**ASSIGNMENT**
Repeat the lines from the line with "immunohistochemical stain shows" to the line with "image of benign" in the listing below, keeping both end lines and adding nothing.

**DATA PROVIDED**
::::::
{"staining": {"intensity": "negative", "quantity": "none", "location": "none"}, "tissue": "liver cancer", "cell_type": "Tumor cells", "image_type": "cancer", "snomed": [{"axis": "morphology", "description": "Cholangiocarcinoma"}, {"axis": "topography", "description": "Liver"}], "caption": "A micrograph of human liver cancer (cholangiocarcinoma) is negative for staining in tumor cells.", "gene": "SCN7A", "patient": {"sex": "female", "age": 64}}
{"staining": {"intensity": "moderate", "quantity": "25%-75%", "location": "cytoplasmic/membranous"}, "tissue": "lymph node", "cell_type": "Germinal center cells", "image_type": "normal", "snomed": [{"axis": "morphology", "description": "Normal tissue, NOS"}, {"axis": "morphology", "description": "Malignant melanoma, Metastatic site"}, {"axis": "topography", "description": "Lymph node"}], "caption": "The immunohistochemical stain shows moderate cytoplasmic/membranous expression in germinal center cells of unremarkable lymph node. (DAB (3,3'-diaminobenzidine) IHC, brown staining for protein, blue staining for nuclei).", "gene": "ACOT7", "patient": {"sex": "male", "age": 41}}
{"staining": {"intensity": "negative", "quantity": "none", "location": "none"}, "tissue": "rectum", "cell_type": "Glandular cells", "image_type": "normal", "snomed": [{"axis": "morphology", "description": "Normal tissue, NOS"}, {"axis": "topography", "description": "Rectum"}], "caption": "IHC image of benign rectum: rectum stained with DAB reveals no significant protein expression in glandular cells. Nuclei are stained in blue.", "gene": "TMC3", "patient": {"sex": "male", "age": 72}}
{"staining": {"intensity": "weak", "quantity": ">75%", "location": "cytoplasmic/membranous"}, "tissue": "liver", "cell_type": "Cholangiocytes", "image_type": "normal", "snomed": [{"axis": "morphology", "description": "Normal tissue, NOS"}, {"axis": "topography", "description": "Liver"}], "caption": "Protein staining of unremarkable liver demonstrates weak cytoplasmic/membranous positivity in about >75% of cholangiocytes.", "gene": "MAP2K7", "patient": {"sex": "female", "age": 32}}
::::::
**RESULT**
{"staining": {"intensity": "moderate", "quantity": "25%-75%", "location": "cytoplasmic/membranous"}, "tissue": "lymph node", "cell_type": "Germinal center cells", "image_type": "normal", "snomed": [{"axis": "morphology", "description": "Normal tissue, NOS"}, {"axis": "morphology", "description": "Malignant melanoma, Metastatic site"}, {"axis": "topography", "description": "Lymph node"}], "caption": "The immunohistochemical stain shows moderate cytoplasmic/membranous expression in germinal center cells of unremarkable lymph node. (DAB (3,3'-diaminobenzidine) IHC, brown staining for protein, blue staining for nuclei).", "gene": "ACOT7", "patient": {"sex": "male", "age": 41}}
{"staining": {"intensity": "negative", "quantity": "none", "location": "none"}, "tissue": "rectum", "cell_type": "Glandular cells", "image_type": "normal", "snomed": [{"axis": "morphology", "description": "Normal tissue, NOS"}, {"axis": "topography", "description": "Rectum"}], "caption": "IHC image of benign rectum: rectum stained with DAB reveals no significant protein expression in glandular cells. Nuclei are stained in blue.", "gene": "TMC3", "patient": {"sex": "male", "age": 72}}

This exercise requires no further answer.